Document section:
=== Section Start ===
\documentclass[12pt]{article}

\usepackage[french]{babel}
\usepackage{amsmath}

\voffset -3.2 cm 
\textwidth 17 cm
\textheight 25.8 cm
\oddsidemargin -.54 cm
\evensidemargin -1.54 cm
\usepackage[latin1]{inputenc}
\pagestyle{plain}
\def\CC{{\cal C}}


\begin{document}

\centerline {\Large \sc Information and coding theory}
\bigskip
\bigskip
\hrule
\bigskip
\bigskip
\centerline {\underline{\Large Solution for the exercise sheet n$^\circ$ 3}:} 
\bigskip


\noindent {\bf 3-1.} 
\par
\medskip
\noindent (a) The code $\{\CC(A)=0,\CC(B)=0\}$ is singular. It is neither uniquely decodable nor instantaneous.

\par
\medskip
\noindent (b) The code $\{\CC(A)=0,\CC(B)=010,\CC(C)=01,\CC(D)=10\}$ is trivially nonsingular. It is not
instantaneous, because the first codeword ``$0$'' is a prefix of the second one ``$01$''. The code is not
uniquely decodable: For example, the sequence $010$ can be associated to three distinct codewords $B$, $AD$ or $CA$.

\par
\medskip
\noindent (c) The code $\{\CC(A)=10,\CC(B)=00,\CC(C)=11,\CC(D)=110\}$ is trivially nonsingular. It is not instantaneous: the third codeword ``$11$'' is a prefix of the last one ``$110$''. We will prove that the code is uniquely decodable. 
To decode we look at the first two bits of the sequence. If the first two bits are ``$00$'' then one decodes a $B$, if they are ``$10$'' one decodes an $A$. However, for ``$11$'' we do not know yet if it is a $C$ or a $D$. To distinguish one needs to count the zeros after the first two ``$1$'':
\begin{itemize}
\item If the number of zeros is even ($2k$), then the first two bits are a $C$ (followed by $k$ $B$'s).
=== Section End ===
Source information:
=== Section Start ===
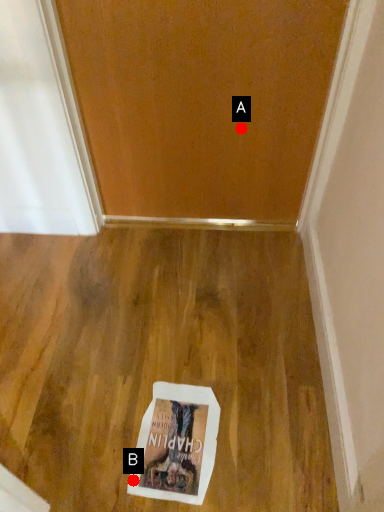
Question: Two points are circled on the image, labeled by A and B beside each circle. Which point is closer to the camera taking this photo?

Choices:
 (A) A is closer
 (B) B is closer

Answer: (B)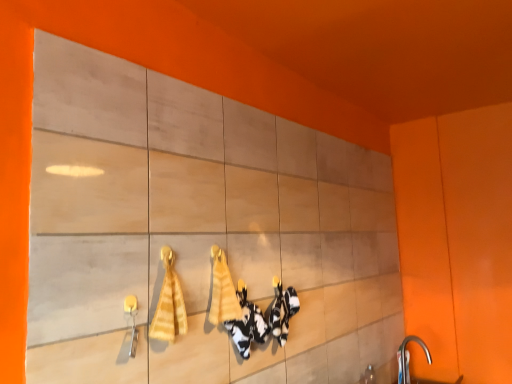
Question: Is yellow fabric bath towel at center, the 1th bath towel from the back, positioned with its back to matte wood cabinet at center?

Choices:
 (A) no
 (B) yes

Answer: (B)

Question: Can you confirm if yellow fabric bath towel at center, which appears as the second bath towel when viewed from the left, is smaller than matte wood cabinet at center?

Choices:
 (A) yes
 (B) no

Answer: (A)

Question: Does yellow fabric bath towel at center, the 1th bath towel from the back, appear on the right side of matte wood cabinet at center?

Choices:
 (A) yes
 (B) no

Answer: (B)

Question: Is yellow fabric bath towel at center, which appears as the second bath towel when viewed from the left, taller than matte wood cabinet at center?

Choices:
 (A) yes
 (B) no

Answer: (B)

Question: From a real-world perspective, is yellow fabric bath towel at center, the first bath towel from the right, on top of matte wood cabinet at center?

Choices:
 (A) no
 (B) yes

Answer: (B)

Question: Is yellow fabric bath towel at center, the second bath towel in the front-to-back sequence, not close to matte wood cabinet at center?

Choices:
 (A) yes
 (B) no

Answer: (B)

Question: From a real-world perspective, is yellow striped towel at center, arranged as the 2th bath towel when viewed from the right, located higher than silver metallic faucet at lower right?

Choices:
 (A) yes
 (B) no

Answer: (A)

Question: From the image's perspective, is yellow striped towel at center, arranged as the 2th bath towel when viewed from the right, on top of silver metallic faucet at lower right?

Choices:
 (A) yes
 (B) no

Answer: (A)

Question: Can you confirm if yellow striped towel at center, which ranks as the first bath towel in front-to-back order, is bigger than silver metallic faucet at lower right?

Choices:
 (A) yes
 (B) no

Answer: (B)

Question: Can you see yellow striped towel at center, arranged as the 1th bath towel when viewed from the left, touching silver metallic faucet at lower right?

Choices:
 (A) yes
 (B) no

Answer: (B)

Question: Is yellow striped towel at center, which ranks as the first bath towel in front-to-back order, facing towards silver metallic faucet at lower right?

Choices:
 (A) no
 (B) yes

Answer: (A)

Question: Considering the relative positions of yellow striped towel at center, which is counted as the second bath towel, starting from the back, and silver metallic faucet at lower right in the image provided, is yellow striped towel at center, which is counted as the second bath towel, starting from the back, to the left of silver metallic faucet at lower right from the viewer's perspective?

Choices:
 (A) no
 (B) yes

Answer: (B)

Question: From a real-world perspective, is yellow striped towel at center, arranged as the 2th bath towel when viewed from the right, beneath yellow fabric bath towel at center, the 1th bath towel from the back?

Choices:
 (A) no
 (B) yes

Answer: (A)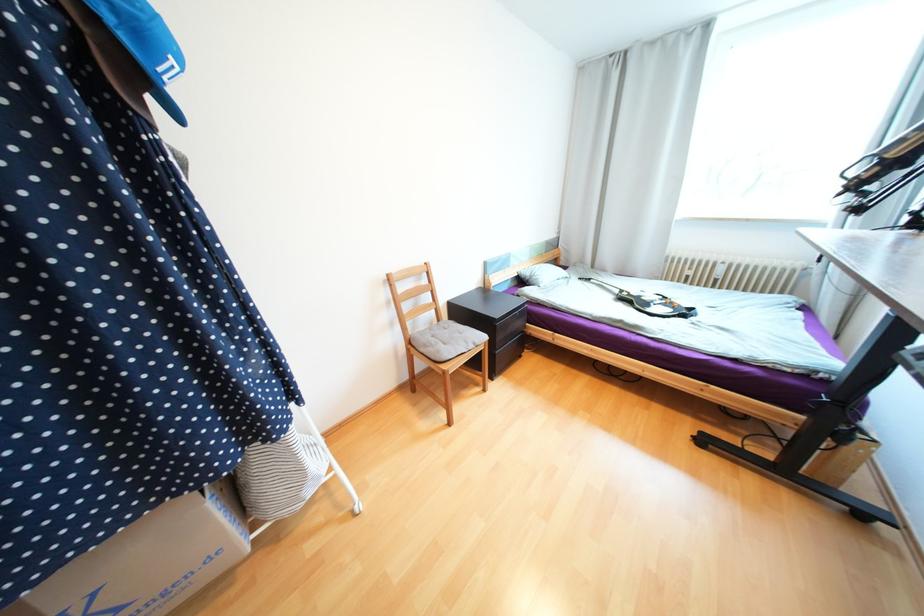
Where is `chair sitting surface`? chair sitting surface is located at coordinates (445, 339).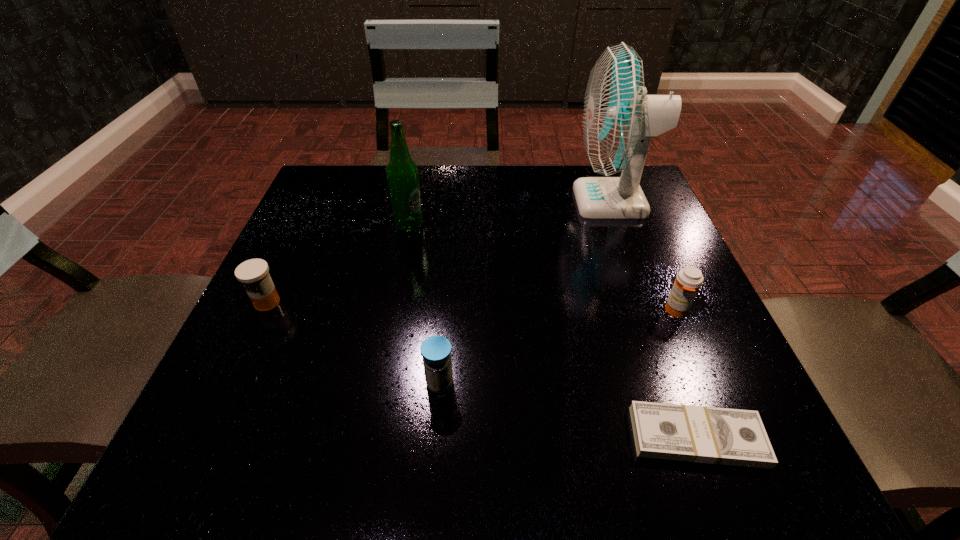
The height and width of the screenshot is (540, 960). I want to click on free region located in front of the fan to face the airflow, so click(538, 201).

Locate an element on the screen. vacant space located in front of the fan to face the airflow is located at coordinates (538, 201).

Locate an element on the screen. vacant space located on the label of the second tallest object is located at coordinates (473, 225).

The height and width of the screenshot is (540, 960). I want to click on vacant space located on the back of the rightmost medicine, so click(656, 262).

At what (x,y) coordinates should I click in order to perform the action: click on vacant region located 0.170m on the back of the second nearest object. Please return your answer as a coordinate pair (x, y). The image size is (960, 540). Looking at the image, I should click on pos(446,295).

What are the coordinates of `free space located 0.390m on the label of the leftmost medicine` in the screenshot? It's located at (490, 302).

Locate an element on the screen. The height and width of the screenshot is (540, 960). free point located on the left of the dollar is located at coordinates (480, 437).

Image resolution: width=960 pixels, height=540 pixels. In order to click on fan at the far edge in this screenshot , I will do click(619, 119).

At what (x,y) coordinates should I click in order to perform the action: click on beer bottle that is at the far edge. Please return your answer as a coordinate pair (x, y). This screenshot has height=540, width=960. Looking at the image, I should click on (402, 174).

Where is `object at the near edge`? The image size is (960, 540). object at the near edge is located at coordinates (700, 434).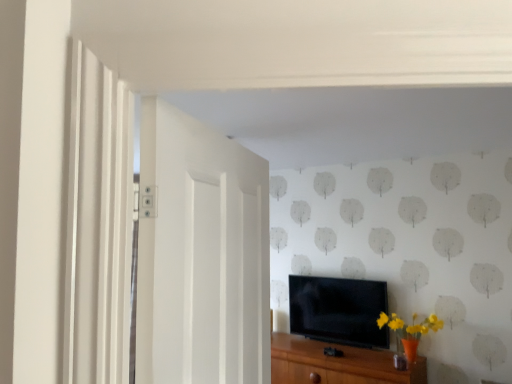
Based on the photo, measure the distance between point (345, 334) and camera.

A distance of 3.72 meters exists between point (345, 334) and camera.

Where is `white painted wood door at left`? The image size is (512, 384). white painted wood door at left is located at coordinates (201, 255).

The width and height of the screenshot is (512, 384). What are the coordinates of `brown wood cabinet at lower center` in the screenshot? It's located at (337, 364).

Where is `black glossy tv at center`? The image size is (512, 384). black glossy tv at center is located at coordinates [x=338, y=310].

Can you confirm if white painted wood door at left is positioned to the left of brown wood cabinet at lower center?

Correct, you'll find white painted wood door at left to the left of brown wood cabinet at lower center.

Does white painted wood door at left lie behind brown wood cabinet at lower center?

No, white painted wood door at left is closer to the viewer.

Is white painted wood door at left positioned far away from brown wood cabinet at lower center?

Yes.

Is brown wood cabinet at lower center located within white painted wood door at left?

No, brown wood cabinet at lower center is located outside of white painted wood door at left.

In the scene shown: Between white painted wood door at left and black glossy tv at center, which one has more height?

white painted wood door at left is taller.

Considering the relative positions of white painted wood door at left and black glossy tv at center in the image provided, is white painted wood door at left to the left or to the right of black glossy tv at center?

white painted wood door at left is to the left of black glossy tv at center.

Is white painted wood door at left not near black glossy tv at center?

white painted wood door at left is far away from black glossy tv at center.

Is black glossy tv at center thinner than white painted wood door at left?

Yes, black glossy tv at center is thinner than white painted wood door at left.

Is black glossy tv at center facing towards white painted wood door at left?

Yes, black glossy tv at center is facing white painted wood door at left.

Which is correct: black glossy tv at center is inside white painted wood door at left, or outside of it?

black glossy tv at center is not enclosed by white painted wood door at left.

From the image's perspective, would you say black glossy tv at center is positioned over white painted wood door at left?

Actually, black glossy tv at center appears below white painted wood door at left in the image.

Considering the sizes of objects black glossy tv at center and brown wood cabinet at lower center in the image provided, who is bigger, black glossy tv at center or brown wood cabinet at lower center?

brown wood cabinet at lower center is bigger.

Considering the sizes of objects black glossy tv at center and brown wood cabinet at lower center in the image provided, who is wider, black glossy tv at center or brown wood cabinet at lower center?

With larger width is brown wood cabinet at lower center.

From a real-world perspective, is black glossy tv at center beneath brown wood cabinet at lower center?

No.

Is point (342, 324) closer to camera compared to point (281, 337)?

Yes.

Is the position of brown wood cabinet at lower center more distant than that of white painted wood door at left?

Yes, brown wood cabinet at lower center is further from the camera.

From the image's perspective, which object appears higher, brown wood cabinet at lower center or white painted wood door at left?

white painted wood door at left is shown above in the image.

Considering the positions of objects brown wood cabinet at lower center and white painted wood door at left in the image provided, who is more to the left, brown wood cabinet at lower center or white painted wood door at left?

white painted wood door at left.

This screenshot has height=384, width=512. Find the location of `cabinetry in front of the black glossy tv at center`. cabinetry in front of the black glossy tv at center is located at coordinates (337, 364).

Considering the sizes of brown wood cabinet at lower center and black glossy tv at center in the image, is brown wood cabinet at lower center bigger or smaller than black glossy tv at center?

Clearly, brown wood cabinet at lower center is larger in size than black glossy tv at center.

Are brown wood cabinet at lower center and black glossy tv at center located far from each other?

brown wood cabinet at lower center is actually quite close to black glossy tv at center.

Is brown wood cabinet at lower center shorter than black glossy tv at center?

Yes.

Locate an element on the screen. Image resolution: width=512 pixels, height=384 pixels. cabinetry directly beneath the white painted wood door at left (from a real-world perspective) is located at coordinates (337, 364).

Where is `television located on the right of white painted wood door at left`? The width and height of the screenshot is (512, 384). television located on the right of white painted wood door at left is located at coordinates pyautogui.click(x=338, y=310).

From the image, which object appears to be nearer to black glossy tv at center, white painted wood door at left or brown wood cabinet at lower center?

brown wood cabinet at lower center is positioned closer to the anchor black glossy tv at center.

Estimate the real-world distances between objects in this image. Which object is closer to brown wood cabinet at lower center, white painted wood door at left or black glossy tv at center?

black glossy tv at center is positioned closer to the anchor brown wood cabinet at lower center.

Based on their spatial positions, is black glossy tv at center or white painted wood door at left further from brown wood cabinet at lower center?

The object further to brown wood cabinet at lower center is white painted wood door at left.

Based on the photo, based on their spatial positions, is brown wood cabinet at lower center or white painted wood door at left further from black glossy tv at center?

white painted wood door at left.

When comparing their distances from white painted wood door at left, does black glossy tv at center or brown wood cabinet at lower center seem closer?

brown wood cabinet at lower center is positioned closer to the anchor white painted wood door at left.

Looking at the image, which one is located further to white painted wood door at left, brown wood cabinet at lower center or black glossy tv at center?

black glossy tv at center is positioned further to the anchor white painted wood door at left.

The image size is (512, 384). I want to click on cabinetry positioned between white painted wood door at left and black glossy tv at center from near to far, so 337,364.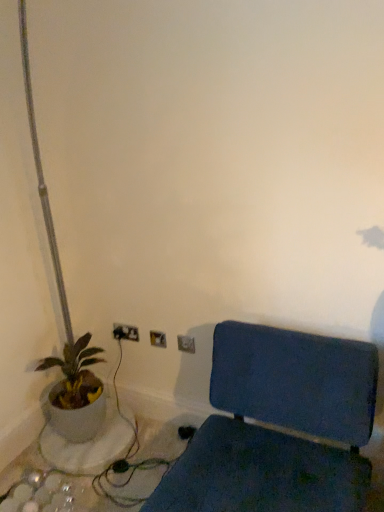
=== Section End ===
Work instruction 1: List every codeword of the code in part (c) of the coding theory solution sheet, together with the symbol it encodes.
Work instruction 2: Continue the coding theory solution sheet, starting after its final line.

Response area 1:
- A: 10
- B: 00
- C: 11
- D: 110

Response area 2:
\item If the number of zeros is odd ($2k+1$), then the first two bits are a $D$ (followed by $k$ $B$'s).
\end{itemize}
One continues decoding the rest by repeating this method. 
\par
\medskip
\noindent (d) The code $\{\CC(A)=0,\CC(B)=10,\CC(C)=110,\CC(D)=111\}$ is trivially nonsingular. It is instantaneous because no codeword is a prefix of another one. It is uniquely decodable.

\bigskip
\noindent {\bf 3-2.} 
\par
\medskip
\noindent An instantaneous code satisfies the Kraft inequality: 
$\quad \sum_i^m D^{-l_i}\le 1$. \newline \noindent If $m=6$ and lengths $\{l_i\} = \{1,1,1,2,2,3\}$ the
Kraft inequality reads: $ 3D^{-1} + 2D^{-2} + D^{-3} \leq 1$. 
Since $D$ must be a minimal positive integer number satisfying inequality we have $D=4$, that 
can be verified by testing the Kraft inequality for $D=1, D=2, D=3, D=4$, and $D=5$.

This code is not optimal, because there is one with codeword lengths $\{l'_i\} = \{1,1,1,2,2,2\}$. For
instance $\{\CC(x_1)=0,\CC(x_2)=1,\CC(x_3)=2,\CC(x_4)=30,\CC(x_5)=31,\CC(x_6)=32\}$.

Remark: If $D=4$ and amount of codewords is 6,
an optimal code does not saturate the Kraft inequality. However, a binary code
does. This can be verified by constructing a tree.
% In contrary to binary codes, for $D=4$ and 6 codewords, an optimal code does not saturate the Kraft
%inequality.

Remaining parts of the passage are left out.